Husband was shaking his head and patting my shoulder, and trying to communicate something to me, but it was distracting me from my daughter’s pain.
“I really want my dad to come home, I miss him and no one is here when I fall” she squeaked…she sounded like she was five years old. “I don’t know why I am so upset, I really miss my daddy”
She almost hyperventilated on the phone and as I stood in front of a big crackling fire in a tiny wee bar in Otley surrounded by locals staring at me as I shouted about throwing lesbian shoes out of a window, I continued to get her breathe slowly. People stared more, like I was trying to help deliver a child over the phone.
That was until I added.
“Breathe slowly, now hold it and breathe again, not too fast, take it slowly, now grab one lesbian sports shoe and throw it right into the road from the windows in the front” I spoke slowly and clearly.
Husband giggled and ordered tea.
Ashley finally calmed down, I finally calmed down, I hung up the phone and watched loads of wee old men stare suspiciously at me. I didn’t care, my daughter was scared and hurt and it’s my job to fix that shit.
“She is upset, tired and fell and misses her dad” husband spoke as he pored tea into a cup for me. We both sat there in the wee bar in wet clothes and decided to head back to Leeds as the day was complete wash out.
We got back to the car and…it would not start!
The rain lashed, it sounded like pebbles being battered off the roof and the fucking car refused to start.
I sat with wet legs, wet head and freezing hands. Husband called the AA and gripped the wheel in anger; he hates the frustrating feeling of things not working properly.
I knew Ashley missing him was upsetting him and he felt annoyed he wasn’t there for her when she needed him.
Finally the AA turned up, fixed the starter thingy and we drove back to Leeds in silence. I watched his face, his jaw was stiff and he was grinding his teeth. The rain slashed continually.
“I miss her” he spoke.
“I miss her too, she is ok, you know, she needs to accept shit happens and she needs to know she will get over it, she really wants you home, but that doesn’t make you a bad dad for not being there, how do you think I feel? She doesn’t really miss me” I said.
“You have been travelling since she was eight, I was always there for her” he said.
“That sounds like I was never there for her, am I a bad mother?” my heart sank.
“No, you are a working mother, that’s a good thing; I am a dad, that’s a different thing”
We drove in silence, both of us trying to work out how to be a good parent, yet earn a living. I knew Ashley was having a bad day and would come through it all. She isn’t that weak or needy, she just must be feeling down, she is strong like me.
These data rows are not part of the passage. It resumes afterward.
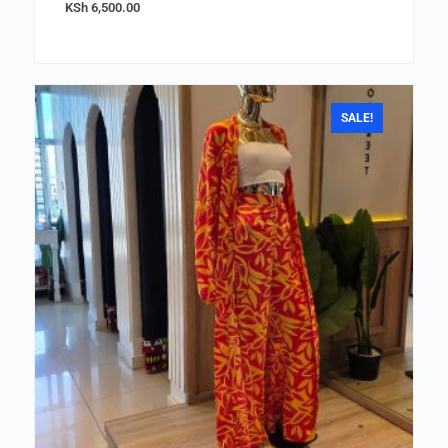
KSh
6,500.00
SALE!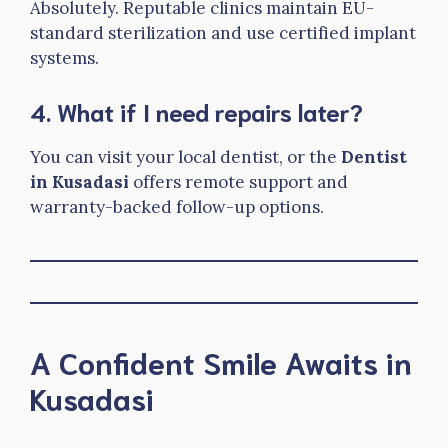
Absolutely. Reputable clinics maintain EU-
standard sterilization and use certified implant
systems.
4. What if I need repairs later?
You can visit your local dentist, or the
Dentist
in Kusadasi
offers remote support and
warranty-backed follow-up options.
A Confident Smile Awaits in
Kusadasi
The phone rang again, it was Ashley. My heart missed a beat as I pressed the button and heard her shout “Guess what? It’s snowing here in Glasgow! Wow, mum I am so happy, I need to go my as mates are here and we are going to a party tonight, sorry I upset you, I just missed dad. I threw the shoes away…Love you mum” and she hung up.
Being a mum and dad is fucking scary.
Being a sister is scary.
Being a comic is easy, am back onstage in Leeds tonight. Life is ok.